3. THE GAMBERO ROSSO

It has begun to snow. At first just a flake or two like a fleeting dispatch sent from the world he has left behind, vanishing as quickly as glimpsed. Then a steadier fall, gently swirling, touching down, lifting up, touching down again, until the little square, or campo, outside the steamy window of the Gambero Rosso is aglow with a dusting of the purest white. Like a crisp clean sheet of paper, he thinks, and he is struck at the same time by the poignancy of this metaphor from the old days. For paper is no longer a debased surrogate for the stone tablets of old upon which one hammered out imperishable truths, but rather a ceaseless flow, fluttering through the printer like time itself, a medium for truth's restless fluidity, as flesh is for the spirit, and endlessly recyclable. The old professor sits there at the little osteria window, alone now with his reveries and musings, sipping the last of the fine grappa the landlord has offered him (he has forgotten how lovely the people are here, his people after all, to the extent he could be said to have any: how pleased he is to be among them again!) and staring out on the softly settling snow, letting himself be gradually submerged in a sweet melancholic languor.
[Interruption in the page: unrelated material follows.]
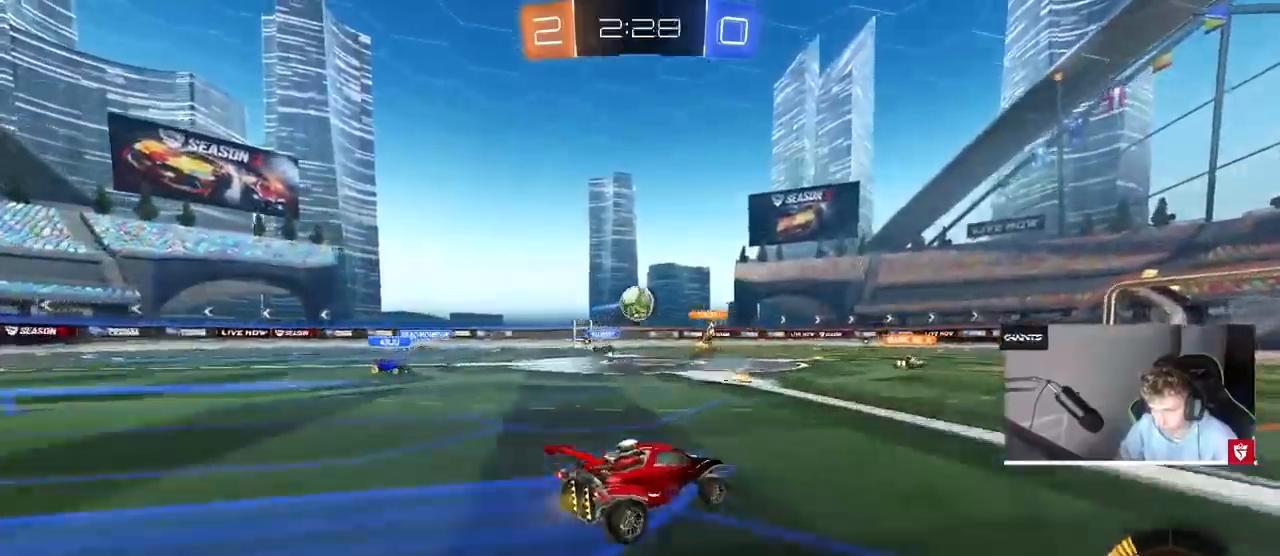
{"keys": ["d"], "mouse": [], "events": [[100, "shift", "down"], [233, "d", "up"], [233, "shift", "up"], [267, "a", "down"], [333, "w", "up"], [500, "a", "up"], [500, "d", "down"]]}
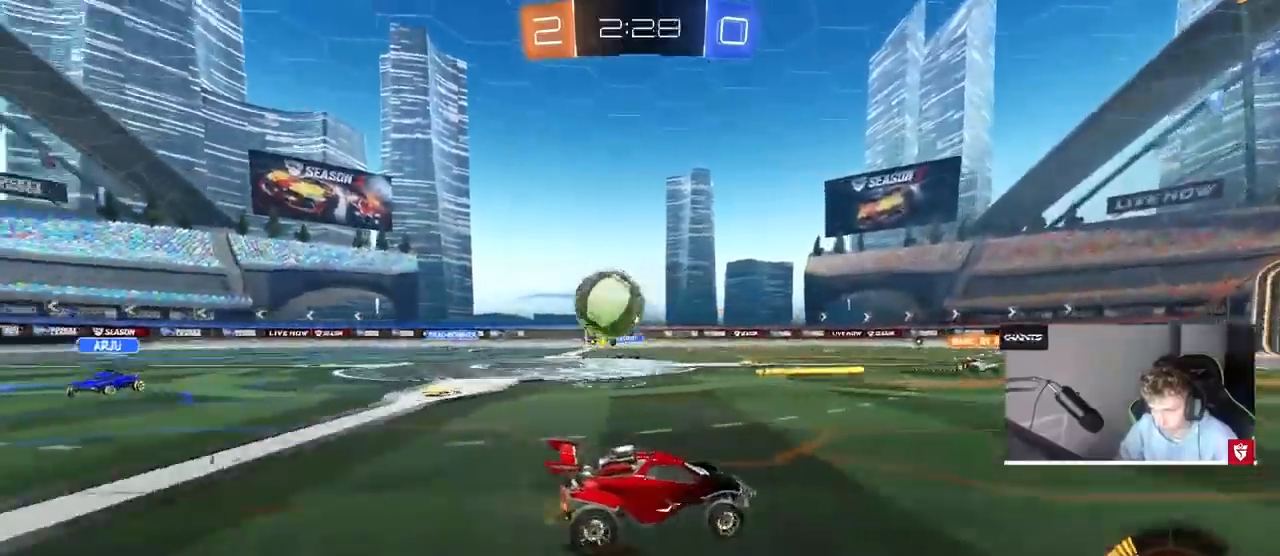
{"keys": ["w"], "mouse": [], "events": [[67, "s", "down"], [100, "s", "up"], [200, "shift", "down"], [200, "w", "down"], [333, "shift", "up"], [433, "d", "up"]]}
His erstwhile companions, perhaps sensing the onset of this pensive mood, have graciously slipped away for the moment, the porter to guide the blind hotel proprietor back to prepare the professor's lodgings for the night and to move the luggage up before returning for him here. Yes, blind as well as maimed. Upon leaving the hotel to come here, the unfortunate creature walked straight out the door and down the watersteps into the canal. "Now look what you've done! You've got your feet all wet!" the porter had scolded, pulling him out, and the hotel manager had whined: "My feet are all wet!" Which for some reason had made the professor laugh, made them all laugh. Then they had come here together, the ancient traveler in the middle holding both of the hobbling locals up, feeling quite jolly and youthful in spite of himself.